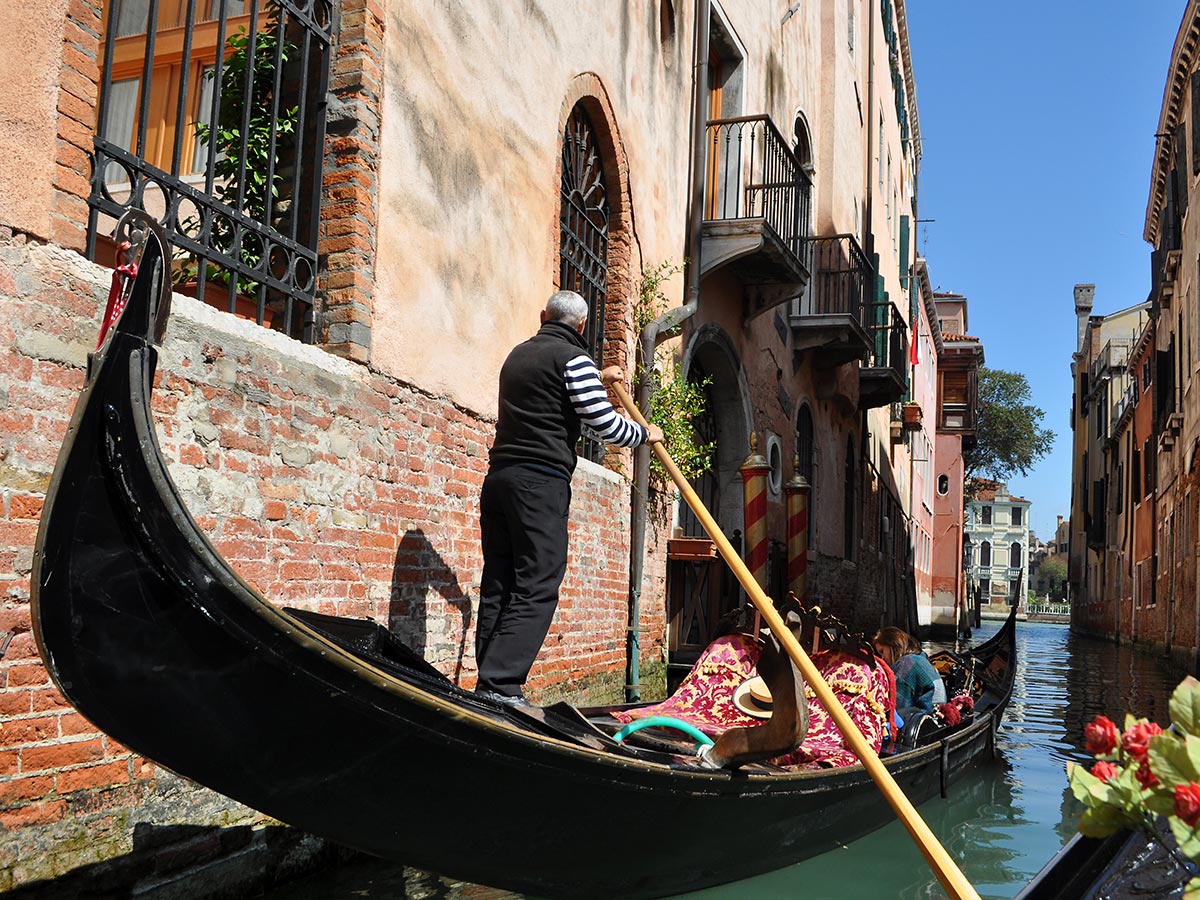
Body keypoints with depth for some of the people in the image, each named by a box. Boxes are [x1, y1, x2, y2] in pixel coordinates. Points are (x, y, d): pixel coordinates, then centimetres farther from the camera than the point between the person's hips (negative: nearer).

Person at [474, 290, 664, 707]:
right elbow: (606, 426, -6)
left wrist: (598, 379, 49)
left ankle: (489, 683, 5)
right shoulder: (573, 358, -3)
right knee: (536, 590, -8)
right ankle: (498, 685, -16)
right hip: (540, 481, -8)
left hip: (498, 477, 8)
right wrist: (646, 433, 12)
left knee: (498, 586, 6)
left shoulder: (518, 354, 22)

========================

### Assignment
Scale the records: rewrite all of their lines, requests included, with every number in the answers (the x and y pixel coordinates and the depth values) multiplied by 0.7 and rounded to a whole number, halves rounded up. Leave the pictures out.

### Solution for this task
Body keypoints with depth for some of the people in the image, each named by a box. Boxes are [x1, y1, x2, y2] in pixel coordinates. Points are (x, y, d): pixel coordinates, then centimetres farther from the camera than the point between the person's hips (negative: nearer).

Person at [474, 290, 664, 707]:
right elbow: (424, 298, -4)
left wrist: (419, 265, 34)
left ankle: (342, 478, 4)
right shoulder: (401, 251, -2)
right knee: (375, 413, -6)
right ankle: (349, 480, -11)
right hip: (378, 337, -6)
left hip: (349, 334, 6)
right wrist: (452, 303, 8)
left knee: (349, 410, 4)
left shoulder: (363, 248, 15)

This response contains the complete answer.